I am terrified of grand gestures. Not of the gesture in of itself, but rather receiving a grand gesture I never wanted from someone I was never interested in. You know what I mean? Like in the movies when the guy who never told the girl he likes about his feelings so instead does some HUGE gesture to proclaim his love.

Can you imagine you’re going about your day, it’s been relaxing and productive as you run errands. You step into the grocery store and all of a sudden there’s some stranger with a microphone dressed in a suit. You kind of freeze for a moment, wondering why the hell some person decided to break into song when you realize they’re coming right at you, with loads of swagger and confidence in his movements. The ice cold sinking feeling drops over you and you begin looking for exits and escapes and grow so distracted you don’t realize until it’s too late that he’s RIGHT IN FRONT OF YOU. Your fight or flight instincts kick in and because you’re so dazed you shriek and punch him in the face. The evening ends with lights from the ambulance and police statements saying, “I swear I didn’t recognize my spouse, I was so concerned about this being a broadway burglary that I didn’t recognize them!”

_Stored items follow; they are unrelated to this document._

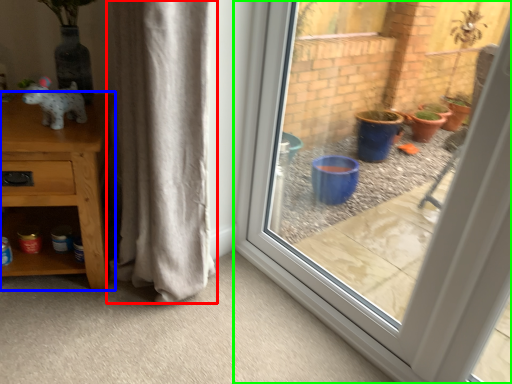
Question: Which is nearer to the curtain (highlighted by a red box)? furniture (highlighted by a blue box) or window (highlighted by a green box).

Choices:
 (A) furniture
 (B) window

Answer: (A)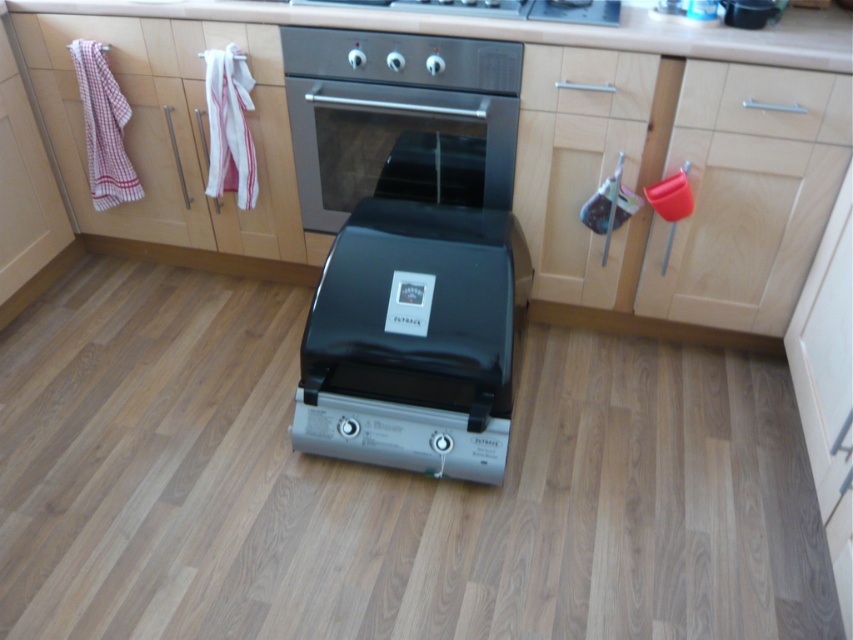
Question: Can you confirm if glossy ceramic countertop at upper center is positioned to the right of wooden drawer at center?

Choices:
 (A) no
 (B) yes

Answer: (A)

Question: From the image, what is the correct spatial relationship of silver metallic drawer at center in relation to satin silver oven at upper center?

Choices:
 (A) left
 (B) right

Answer: (B)

Question: Is the position of glossy ceramic countertop at upper center less distant than that of wooden drawer at center?

Choices:
 (A) no
 (B) yes

Answer: (B)

Question: Which object is positioned closest to the glossy ceramic countertop at upper center?

Choices:
 (A) black plastic grill at center
 (B) silver metallic drawer at center
 (C) satin silver oven at upper center
 (D) stainless steel oven at center

Answer: (C)

Question: Which of the following is the farthest from the observer?

Choices:
 (A) black plastic grill at center
 (B) silver metallic drawer at center
 (C) glossy ceramic countertop at upper center
 (D) stainless steel oven at center

Answer: (D)

Question: Which of the following is the farthest from the observer?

Obviously that is the worst case scenario

A lot of my anxiety is rooted in being put on the spot. Back when I was an aspiring actress, I didn’t have to think twice about stepping out on stage and speaking in front of hundreds of people. But that wasn’t me on stage, like ‘me’ as in ‘Joy Pearson’, I was always a character in a story. I could hide myself beneath costume and makeup and communicate through words written by someone else. Nowadays, any time random attention is sprung on me, my hands shake for days afterwards.

I suppose the reason I’m afraid of grand gestures, but rather the pressure to suddenly perform on the spot in front of people. I’ve been in therapy dealing with this for what feels like forever. I’m much better about dealing with social anxiety in public, but the idea of grand romantic gestures is still uncomfortable (Not that I’m expecting any! This is all hypothetical ramblings that came about after rewatching Jerry O’Connell sing about his love in Scream 2 to Neve Campbell’s bashful surprise. Not my idea of fun, but it’s a cute scene amongst a veritable body count of Ghostface victims).

I’m curious, so I’m going to ask the void a question: What is your idea of a perfect gesture? Be it small or grand, write about it in the comments. Until then, I’m going to watch more Ghostface stabbings, because nothing says relaxation like mock-horror.